I guess maybe some of this had to do with my taste buds coming back alive and actually tasting the food...Then the cravings for sausage, biscuits with gravey hit..Man! I couldn't seem to get enough of that with a bunch of scrambled eggs mixed in..:).Then soon after around the 12th to 14th day, I was back into grilling some boneless chicken breasts which I might make into sandwiches, add to the vegetable soup, or eating them with homemade mashed potatos.Basically light foods. .

Theres also another cute thought that a girl named Kimbo out in California came up with..She was having difficulty and was talking with a friend that was part of an AA or NA group she had been going to meetings with..He said "Well Kim?,,It sounds like your ready to join our other club"..To which she asked "What club is that?"..In response he said "The No Matter What Club!"..Meaning ?...No matter what,,we will not pick up another one of those nasty pills..No Matter What!..

That was so neat to hear her story about it and it makes perfect sense..When things feel down on you,remember that thought..It sums everything up so very perfectly and helps your mental resolve everytime those little demons attempt to play tricks on your mind.

You still have some mental swirling days ahead of you but it is changing ever so slightly each day..In another week and a half you will really begin to notice the change.Spurts of energy will start to happen more and more.
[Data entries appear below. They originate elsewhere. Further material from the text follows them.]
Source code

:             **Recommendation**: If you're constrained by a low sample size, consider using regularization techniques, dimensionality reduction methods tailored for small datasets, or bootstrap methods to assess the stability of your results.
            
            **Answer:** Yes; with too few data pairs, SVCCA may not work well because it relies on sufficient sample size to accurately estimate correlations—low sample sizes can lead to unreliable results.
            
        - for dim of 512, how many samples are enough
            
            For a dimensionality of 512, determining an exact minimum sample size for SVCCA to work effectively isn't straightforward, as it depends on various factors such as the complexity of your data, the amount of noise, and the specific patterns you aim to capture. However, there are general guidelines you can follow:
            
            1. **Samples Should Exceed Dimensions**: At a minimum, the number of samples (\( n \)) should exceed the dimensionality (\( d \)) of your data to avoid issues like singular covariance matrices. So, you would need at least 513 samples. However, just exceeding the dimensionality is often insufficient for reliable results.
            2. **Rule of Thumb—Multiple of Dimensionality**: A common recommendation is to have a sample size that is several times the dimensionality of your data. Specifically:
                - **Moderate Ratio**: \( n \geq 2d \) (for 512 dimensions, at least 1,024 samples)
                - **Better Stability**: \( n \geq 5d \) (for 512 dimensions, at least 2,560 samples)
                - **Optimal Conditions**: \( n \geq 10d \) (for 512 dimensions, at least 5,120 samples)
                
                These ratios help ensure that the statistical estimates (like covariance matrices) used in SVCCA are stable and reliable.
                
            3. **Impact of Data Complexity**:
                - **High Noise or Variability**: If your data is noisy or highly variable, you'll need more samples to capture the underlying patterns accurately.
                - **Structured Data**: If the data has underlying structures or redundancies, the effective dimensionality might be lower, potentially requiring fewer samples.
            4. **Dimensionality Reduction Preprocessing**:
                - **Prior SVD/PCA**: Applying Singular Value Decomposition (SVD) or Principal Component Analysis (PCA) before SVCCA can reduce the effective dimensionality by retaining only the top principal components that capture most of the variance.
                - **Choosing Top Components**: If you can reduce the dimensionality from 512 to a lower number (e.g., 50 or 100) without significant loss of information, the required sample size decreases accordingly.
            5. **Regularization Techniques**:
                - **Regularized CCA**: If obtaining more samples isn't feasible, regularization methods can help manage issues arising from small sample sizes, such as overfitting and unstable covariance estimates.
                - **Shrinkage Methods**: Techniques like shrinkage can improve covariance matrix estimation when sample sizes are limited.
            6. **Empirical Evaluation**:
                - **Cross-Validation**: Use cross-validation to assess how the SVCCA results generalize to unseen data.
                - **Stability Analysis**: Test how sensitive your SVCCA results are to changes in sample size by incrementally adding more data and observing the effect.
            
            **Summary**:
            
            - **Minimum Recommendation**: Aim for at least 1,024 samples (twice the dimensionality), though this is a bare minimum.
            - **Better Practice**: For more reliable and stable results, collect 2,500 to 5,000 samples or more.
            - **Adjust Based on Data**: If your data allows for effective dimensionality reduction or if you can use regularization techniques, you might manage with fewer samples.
You really will find yourself thinking less about the oxy and more about things your wanting to do....

I wish I could pull up a few posts for you where people started posting that after about two to two and a half weeks that they never believed they would start feeling so much better considering the way they felt during that first week and a half. There are a bunch of those posts in here and many of these individuals were far more sckeptical than what you have expressed..

And hey! Time is starting to move faster for you,,is it not?...First it was the first day. Now I think your near 10 days almost?..Hang on..Before you know it you will be at 20 days going Wow!  Then your thoughts will statrt saying " I am so glad I I decided to end that nightmare"..Because you will really begin to feel the benefits of finally letting go...You will actually begin to smile about it...:)
Helpful - 0
1697690 tn?1329123638
Yes today was relatively good. Getting out and keeping my mind distracted helped. Things arent great but they are do-able, i dont have to spend the day over the toilet at least so ill be grateful of that. Trying to keep my mind focused and not letting it wander to using or OC at all. Ive got some hope, just going to keep trying i know theres a long road ahead, but im just grateful today was okay.
Helpful - 0
Avatar universal
Go out and enjoy your dinner, even if you don't eat much it's nice to have a visit with your grandma. It'll do you a world of good. BIG HUGS TO YOU!!!